I blinked but managed not to glance at her, surprised as always to be reminded she was human. And stunned, as well, by what she’d just revealed.
Of course, whether I could trust her or not was an open question. She’d lie like she was in the plane of a planetary formation disk if it suited her, and never bat a transplant-augmented eyelash either.
I folded my hands over my arms. “Where’s my lecture on how the Republic of Pirates is the last guardian of human freedom?”
“Freedom includes the freedom to be an asshole,” she said, and shrugged.
“Asshole and criminal are different things.” Despite myself, I was outraged. Not at her; on her behalf.
She stretched, shrugged. Bent down and touched her toes and hung there, stretching her spine and thighs. I imagine she was still working on getting the kinks out from the time that I’d had her more closely chained.
She had a good two meters of range of motion, now. And I’d carefully marked a caution circle on the deck in the same yellow grease pencil I used for marking up repairs while I was planning them, because I had no intention of straying inside her range.
“So,” I said. “My best course of action seems to be to toss you out an airlock, then. And try to figure out how to divert this thing with you safely elsewhere.”
“Good thing for me you’re not a murderer.”
I smiled. “I could learn.”
“Let me into your fox,” she said, “and I’ll restore your memories.”
“My memories are just fine.”
She laughed curtly. “Babes, if you say so.”
Her mattress rustled as she stretched out and folded her hands behind her head. I turned around to look at her. Within instants, she was snoring.
“What did you mean?”
She poked around in her bowl of noodles, looking for the dehydrated green onion scraps. “Sorry?”
“What did you mean about restoring my memories?”
“Judicial Recon,” she said, with a one-shouldered shrug of emphasis. “Don’t you ever wonder what they Reconned over?”
“Reconstruction,” I said, “means putting something back the way it was supposed to be, with repaired damage.”
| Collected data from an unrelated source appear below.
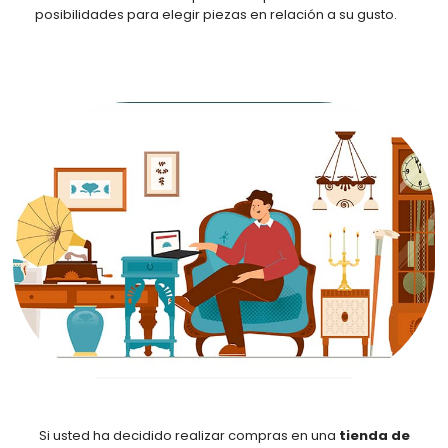
posibilidades para elegir piezas en relación a su gusto.
Si usted ha decidido realizar compras en una
tienda de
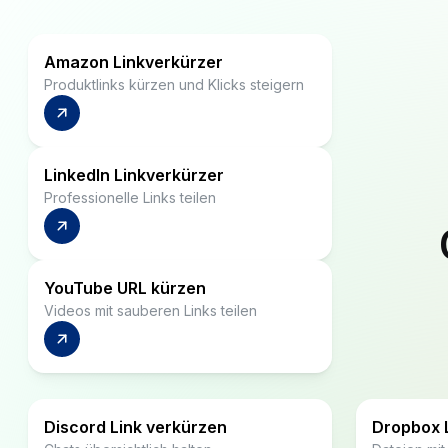
Produktlinks kürzen und Klicks steigern
LinkedIn Linkverkürzer
Professionelle Links teilen
YouTube URL kürzen
Videos mit sauberen Links teilen
Discord Link verkürzen
Dropbox 
Chats übersichtlich halten
Dateien mi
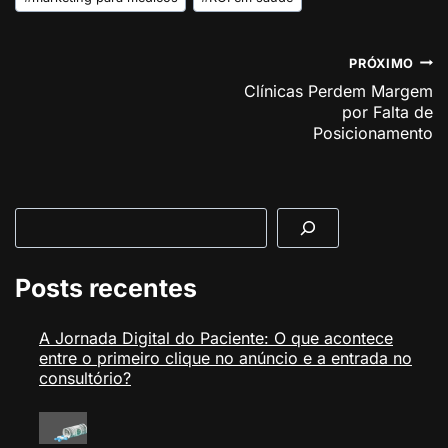
Navegação
PRÓXIMO
Clínicas Perdem Margem
de
por Falta de
Post
Posicionamento
Pesquisar
Posts recentes
A Jornada Digital do Paciente: O que acontece
entre o primeiro clique no anúncio e a entrada no
consultório?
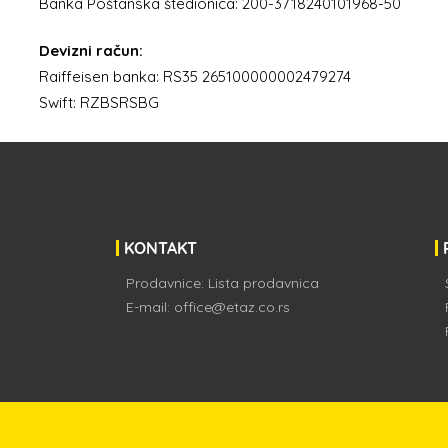
Banka Poštanska štedionica: 200-3718240101968-50
Devizni račun:
Raiffeisen banka: RS35 265100000002479274
Swift: RZBSRSBG
KONTAKT
Prodavnice:
Lista prodavnica
E-mail:
office@etaz.co.rs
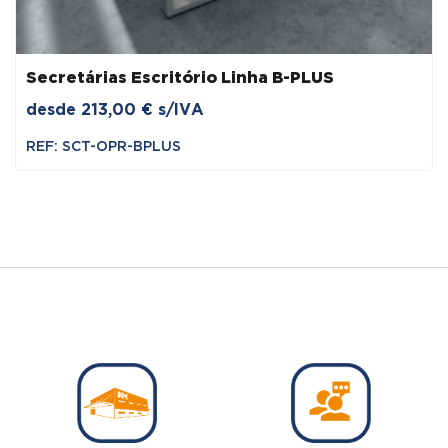
Secretárias Escritório Linha B-PLUS
desde
213,00
€
s/IVA
REF: SCT-OPR-BPLUS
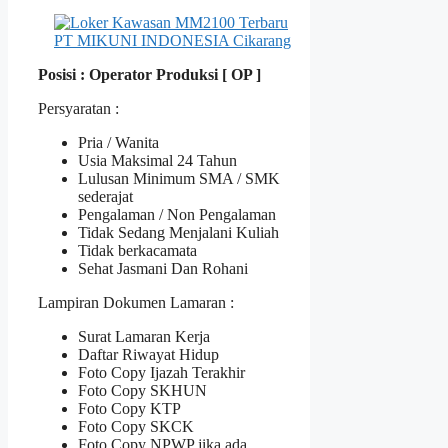
Posisi : Operator Produksi [ OP ]
Persyaratan :
Pria / Wanita
Usia Maksimal 24 Tahun
Lulusan Minimum SMA / SMK
sederajat
Pengalaman / Non Pengalaman
Tidak Sedang Menjalani Kuliah
Tidak berkacamata
Sehat Jasmani Dan Rohani
Lampiran Dokumen Lamaran :
Surat Lamaran Kerja
Daftar Riwayat Hidup
Foto Copy Ijazah Terakhir
Foto Copy SKHUN
Foto Copy KTP
Foto Copy SKCK
Foto Copy NPWP jika ada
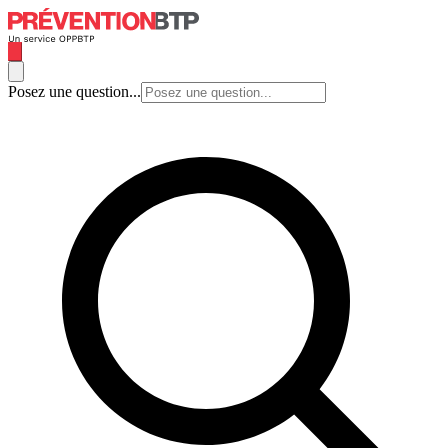
Posez une question...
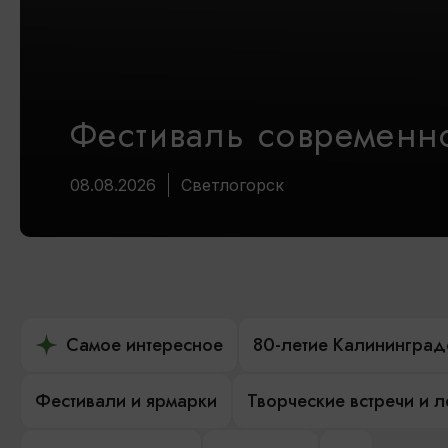
Фестиваль современно
08.08.2026
Светлогорск
Самое интересное
80-летие Калининград
Фестивали и ярмарки
Творческие встречи и 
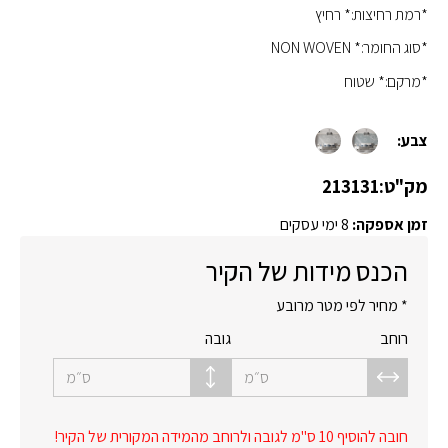
*רמת רחיצות:* רחיץ
*סוג החומר:* NON WOVEN
*מרקם:* שטוח
צבע:
מק"ט:
213131
זמן אספקה:
8 ימי עסקים
הכנס מידות של הקיר
* מחיר לפי מטר מרובע
רוחב
גובה
ס״מ
ס״מ
חובה להוסיף 10 ס"מ לגובה ולרוחב מהמידה המקורית של הקיר!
She slurped a noodle, though I couldn’t see what was different about that one that she’d picked it out specially.
“Repaired or excised.”
I bumped to glide over a memory of Niyara’s blood on my hands, sticky-slick and already congealing. “Oh, I’m pretty sure all the damage is right where it ought to be.”
She laughed lightly. I found a noodle of my own, and ate it despite the fact that I didn’t have much appetite.
“See,” she said, “I think the real reason why you’re such a goody-two-shoes is because this is your Judicially constructed personality. The you you know is Judicial Recon, because you were a juvenile when what happened, happened. So they gave you a clean slate and a clean bill of health.”
A chill crawled through me. It was possible. The clade and Justice between them would have had the right to make decisions about reconstructing my personality. And then to conceal those decisions from me if they determined it would produce a healthier outcome.
I tried to keep my feelings off my face and eat my noodles.
“Don’t you want to know who the real you is?”
I didn’t lift my eyes from my bowl, as if the broth and its appetizing skim of flavorful oil droplets were completely fascinating. “I was raised in a clade. There is no real me.”